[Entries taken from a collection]
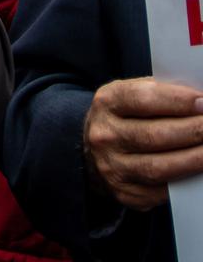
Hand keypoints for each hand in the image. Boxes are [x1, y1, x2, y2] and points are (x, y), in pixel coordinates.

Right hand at [84, 77, 202, 211]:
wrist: (95, 149)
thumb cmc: (123, 117)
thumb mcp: (129, 95)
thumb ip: (159, 94)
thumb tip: (197, 101)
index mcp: (106, 103)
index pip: (143, 99)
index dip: (177, 101)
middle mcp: (105, 135)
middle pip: (154, 135)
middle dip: (193, 131)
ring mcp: (113, 166)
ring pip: (160, 167)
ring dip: (195, 159)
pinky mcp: (126, 192)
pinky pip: (162, 191)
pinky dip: (185, 181)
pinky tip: (199, 172)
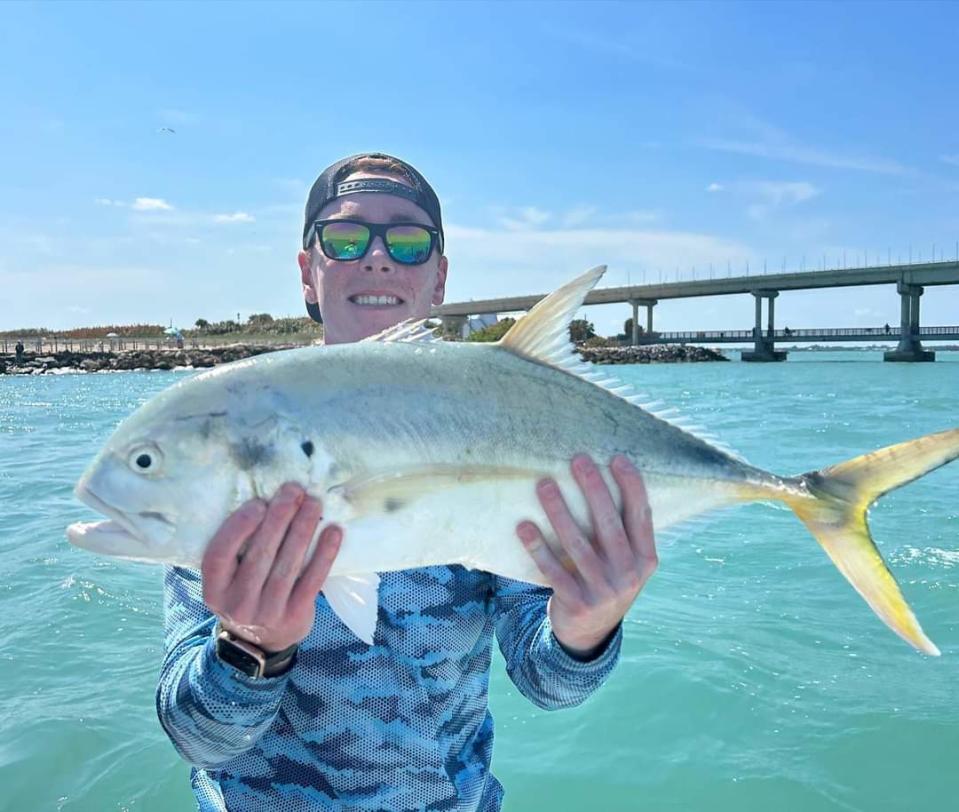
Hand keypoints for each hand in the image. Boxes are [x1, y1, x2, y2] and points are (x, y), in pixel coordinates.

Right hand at [201, 482, 341, 652]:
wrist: (260, 642)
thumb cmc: (244, 593)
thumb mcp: (227, 579)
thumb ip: (236, 549)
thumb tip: (264, 500)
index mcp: (214, 589)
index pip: (219, 555)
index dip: (238, 527)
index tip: (258, 502)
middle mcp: (237, 603)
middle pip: (260, 555)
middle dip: (279, 518)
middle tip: (294, 490)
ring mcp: (267, 612)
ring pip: (288, 564)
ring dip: (303, 529)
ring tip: (313, 503)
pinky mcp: (295, 616)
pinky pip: (312, 580)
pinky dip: (324, 553)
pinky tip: (332, 532)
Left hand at [516, 454, 656, 657]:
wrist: (589, 633)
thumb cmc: (607, 579)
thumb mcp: (627, 562)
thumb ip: (626, 532)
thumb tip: (608, 477)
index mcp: (646, 560)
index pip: (641, 516)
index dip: (632, 486)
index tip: (617, 458)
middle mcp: (628, 575)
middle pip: (609, 525)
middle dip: (593, 489)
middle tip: (578, 460)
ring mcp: (602, 592)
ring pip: (577, 545)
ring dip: (559, 512)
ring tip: (544, 485)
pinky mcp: (575, 603)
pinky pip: (553, 570)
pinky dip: (538, 547)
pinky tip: (524, 526)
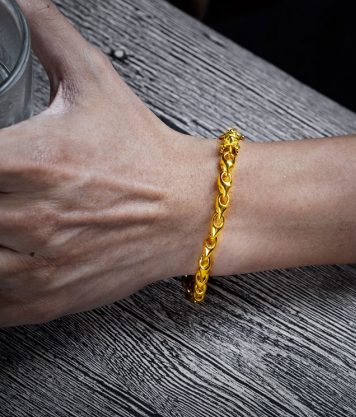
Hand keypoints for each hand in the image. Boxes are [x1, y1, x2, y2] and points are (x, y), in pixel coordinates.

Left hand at [0, 0, 215, 327]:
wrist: (189, 207)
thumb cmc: (145, 154)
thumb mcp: (97, 82)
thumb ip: (49, 33)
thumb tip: (23, 2)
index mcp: (28, 161)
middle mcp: (30, 218)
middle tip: (0, 193)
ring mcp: (41, 267)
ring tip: (3, 226)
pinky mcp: (54, 298)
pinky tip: (4, 261)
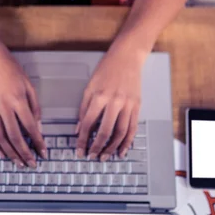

### What you need to do:
What is needed is an exact copy of all the entries above, minus the pictures.

### Expected answer:
Hand keypoints for each hand in the image. Boxes are [x1, y1, x2, y2] and points are (x, y), in pixel coordinates.

Right hand at [84, 77, 202, 211]:
wrist: (95, 149)
thumb cmc: (123, 117)
thumb mcp: (129, 95)
thumb ip: (159, 94)
thumb tip: (197, 101)
index mcp: (106, 103)
index pip: (143, 99)
index dip: (177, 101)
middle mcp: (105, 135)
middle pip: (154, 135)
middle dip: (193, 131)
ring mcp: (113, 166)
ring pip: (160, 167)
ring dip: (195, 159)
pinky mcp: (126, 192)
pinky pip: (162, 191)
pinky dip: (185, 181)
pinky tip: (199, 172)
Hand keypoints for each hand in the image. Boxes are [x1, y1, x2, y2] and points are (x, y), in pixel coordinates.

Right hand at [201, 482, 341, 652]:
wrist: (260, 642)
thumb cmc: (244, 593)
thumb mcp: (227, 579)
thumb ip: (236, 549)
thumb tip: (264, 500)
index mcp: (214, 589)
index pip: (219, 555)
index dip: (238, 527)
index tip: (258, 502)
middle mcp: (237, 603)
middle pip: (260, 555)
middle dip: (279, 518)
middle tip: (294, 490)
ring mcp: (267, 612)
ring pip: (288, 564)
ring dip: (303, 529)
ring tip: (313, 503)
pinky mcp: (295, 616)
pinky pip: (312, 580)
pinky dip: (324, 553)
pinky tip: (332, 532)
Left hand at [516, 454, 656, 657]:
wrist: (589, 633)
thumb cmc: (607, 579)
thumb mcp: (627, 562)
thumb ip: (626, 532)
thumb tip: (608, 477)
index mcp: (646, 560)
index pip: (641, 516)
index dip: (632, 486)
index tip: (617, 458)
middle mcp: (628, 575)
middle pip: (609, 525)
middle dip: (593, 489)
middle tip: (578, 460)
ring mcp: (602, 592)
ring pip: (577, 545)
ring dip: (559, 512)
ring tip: (544, 485)
pinky mcp: (575, 603)
pinky pip: (553, 570)
pinky dip: (538, 547)
pinky tip: (524, 526)
Hand keypoints for each hand in the image. Boxes are [x1, y1, x2, y2] and points are (x, y), in pixel coordinates.

Left hand at [0, 0, 215, 327]:
wrist: (189, 207)
thumb cmc: (145, 154)
thumb mcp: (97, 82)
thumb ip: (49, 33)
thumb tip: (23, 2)
index mcp: (28, 161)
middle mcp: (30, 218)
middle tip: (0, 193)
ring mcp: (41, 267)
ring tip: (3, 226)
pinky mcp: (54, 298)
pinky tip: (4, 261)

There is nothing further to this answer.